## TASK BRIEF
Reproduce, character for character, every line from the one containing "内置TCP/IP协议栈" down to the one containing "支持Wi-Fi Direct(P2P)", including both of those lines.

## Items stored from a collection
---+---

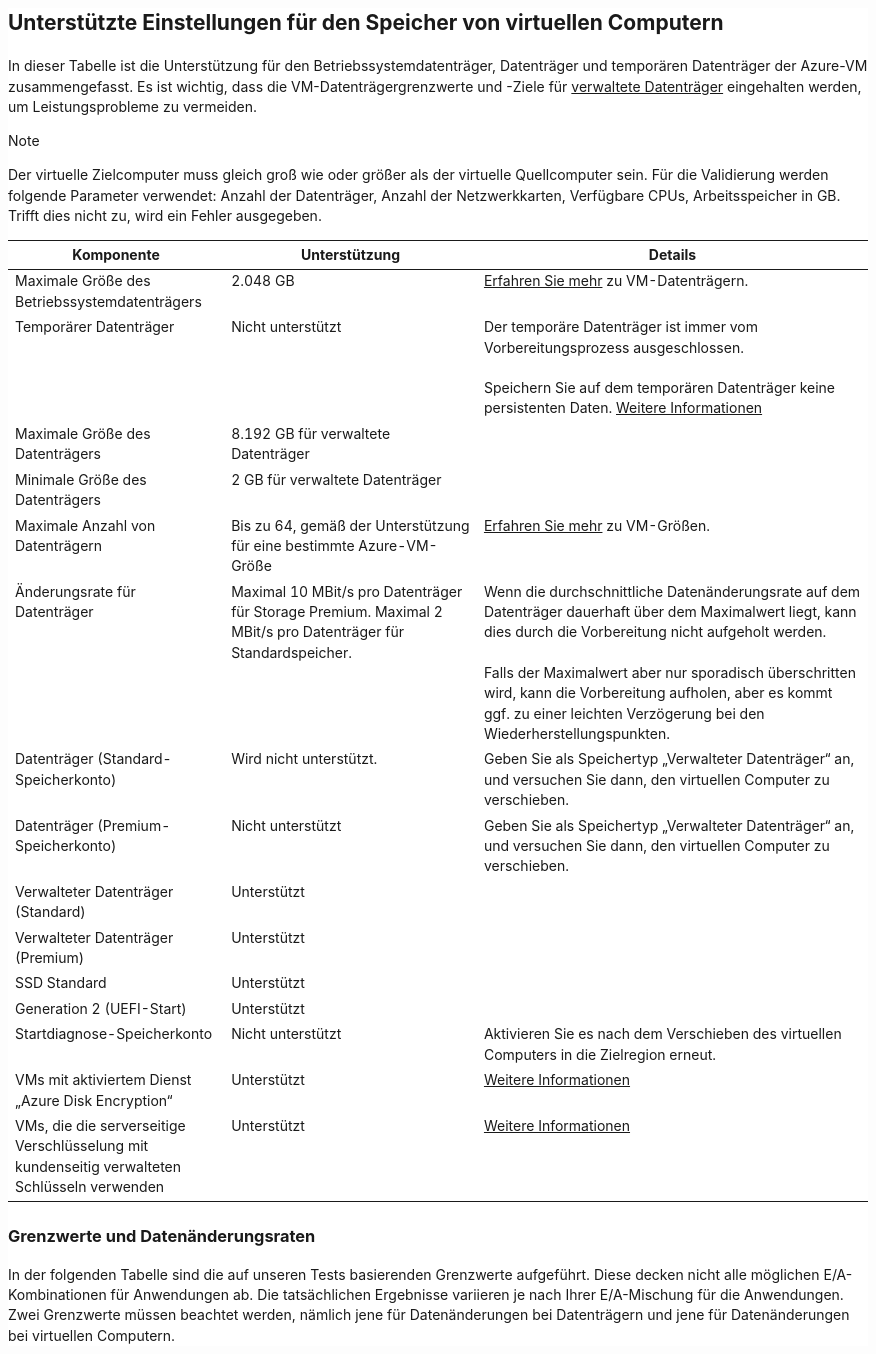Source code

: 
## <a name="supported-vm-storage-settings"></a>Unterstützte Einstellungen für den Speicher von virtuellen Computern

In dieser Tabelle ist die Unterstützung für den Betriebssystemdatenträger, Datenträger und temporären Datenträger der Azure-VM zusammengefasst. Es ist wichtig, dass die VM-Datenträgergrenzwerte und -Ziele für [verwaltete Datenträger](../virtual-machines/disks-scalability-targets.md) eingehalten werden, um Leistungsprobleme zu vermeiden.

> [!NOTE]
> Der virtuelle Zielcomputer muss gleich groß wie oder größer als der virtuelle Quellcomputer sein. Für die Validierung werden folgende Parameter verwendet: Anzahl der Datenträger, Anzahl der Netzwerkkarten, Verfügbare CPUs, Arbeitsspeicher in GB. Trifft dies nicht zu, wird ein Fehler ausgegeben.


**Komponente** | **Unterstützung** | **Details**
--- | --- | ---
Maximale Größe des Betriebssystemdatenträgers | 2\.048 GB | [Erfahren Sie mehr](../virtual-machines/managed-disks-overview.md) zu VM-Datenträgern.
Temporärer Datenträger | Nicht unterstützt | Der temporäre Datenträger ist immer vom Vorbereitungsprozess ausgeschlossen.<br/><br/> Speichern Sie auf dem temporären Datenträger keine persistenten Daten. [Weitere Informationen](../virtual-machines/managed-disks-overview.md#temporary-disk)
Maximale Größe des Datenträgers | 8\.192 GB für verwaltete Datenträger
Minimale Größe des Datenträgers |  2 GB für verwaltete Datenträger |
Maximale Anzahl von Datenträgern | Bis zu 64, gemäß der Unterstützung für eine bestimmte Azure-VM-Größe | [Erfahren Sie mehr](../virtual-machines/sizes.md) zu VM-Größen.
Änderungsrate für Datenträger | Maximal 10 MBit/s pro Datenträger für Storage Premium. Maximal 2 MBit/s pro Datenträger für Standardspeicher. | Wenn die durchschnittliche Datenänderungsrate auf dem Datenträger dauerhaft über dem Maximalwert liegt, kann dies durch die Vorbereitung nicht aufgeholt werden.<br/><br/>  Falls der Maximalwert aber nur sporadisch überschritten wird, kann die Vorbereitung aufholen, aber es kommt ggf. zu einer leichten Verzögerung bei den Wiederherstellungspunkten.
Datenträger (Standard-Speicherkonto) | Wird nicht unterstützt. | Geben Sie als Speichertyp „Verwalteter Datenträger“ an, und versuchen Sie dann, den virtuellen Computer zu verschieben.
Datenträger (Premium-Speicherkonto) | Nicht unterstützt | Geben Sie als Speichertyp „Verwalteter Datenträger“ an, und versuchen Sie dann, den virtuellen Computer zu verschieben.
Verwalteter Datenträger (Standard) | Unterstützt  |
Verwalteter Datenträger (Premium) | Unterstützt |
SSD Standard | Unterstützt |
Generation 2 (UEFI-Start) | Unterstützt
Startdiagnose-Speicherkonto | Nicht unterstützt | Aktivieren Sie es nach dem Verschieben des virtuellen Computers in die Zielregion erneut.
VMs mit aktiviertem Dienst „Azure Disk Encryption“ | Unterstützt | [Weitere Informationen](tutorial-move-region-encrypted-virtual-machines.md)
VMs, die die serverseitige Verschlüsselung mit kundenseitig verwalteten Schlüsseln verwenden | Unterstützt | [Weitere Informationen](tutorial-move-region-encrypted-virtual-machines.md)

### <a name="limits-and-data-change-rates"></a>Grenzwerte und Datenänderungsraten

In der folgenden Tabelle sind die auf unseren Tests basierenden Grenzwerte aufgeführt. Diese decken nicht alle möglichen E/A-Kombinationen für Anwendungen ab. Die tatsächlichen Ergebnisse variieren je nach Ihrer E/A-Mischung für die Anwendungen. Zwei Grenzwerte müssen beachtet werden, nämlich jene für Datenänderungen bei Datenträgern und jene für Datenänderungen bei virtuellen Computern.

---+---

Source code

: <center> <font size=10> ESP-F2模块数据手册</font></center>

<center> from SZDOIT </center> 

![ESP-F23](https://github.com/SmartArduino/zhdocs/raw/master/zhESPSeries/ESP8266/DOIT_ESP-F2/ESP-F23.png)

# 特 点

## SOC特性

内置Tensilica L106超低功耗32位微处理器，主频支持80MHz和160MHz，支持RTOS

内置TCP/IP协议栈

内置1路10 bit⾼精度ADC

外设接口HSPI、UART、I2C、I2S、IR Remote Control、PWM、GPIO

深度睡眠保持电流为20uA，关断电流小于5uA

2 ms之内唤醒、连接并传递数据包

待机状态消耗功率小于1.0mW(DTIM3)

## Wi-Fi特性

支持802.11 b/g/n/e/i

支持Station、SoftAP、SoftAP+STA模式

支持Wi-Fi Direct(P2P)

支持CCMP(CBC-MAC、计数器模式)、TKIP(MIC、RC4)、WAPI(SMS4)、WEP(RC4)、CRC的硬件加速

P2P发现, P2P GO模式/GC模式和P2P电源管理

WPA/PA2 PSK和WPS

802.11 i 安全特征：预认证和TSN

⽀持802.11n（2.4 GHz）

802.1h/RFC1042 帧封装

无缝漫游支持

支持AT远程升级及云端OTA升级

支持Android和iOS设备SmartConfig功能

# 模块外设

---+---

## ANSWER TO THIS TASK
内置TCP/IP协议栈

内置1路10 bit⾼精度ADC

外设接口HSPI、UART、I2C、I2S、IR Remote Control、PWM、GPIO

深度睡眠保持电流为20uA，关断电流小于5uA

2 ms之内唤醒、连接并传递数据包

待机状态消耗功率小于1.0mW(DTIM3)

## Wi-Fi特性

支持802.11 b/g/n/e/i

支持Station、SoftAP、SoftAP+STA模式

支持Wi-Fi Direct(P2P)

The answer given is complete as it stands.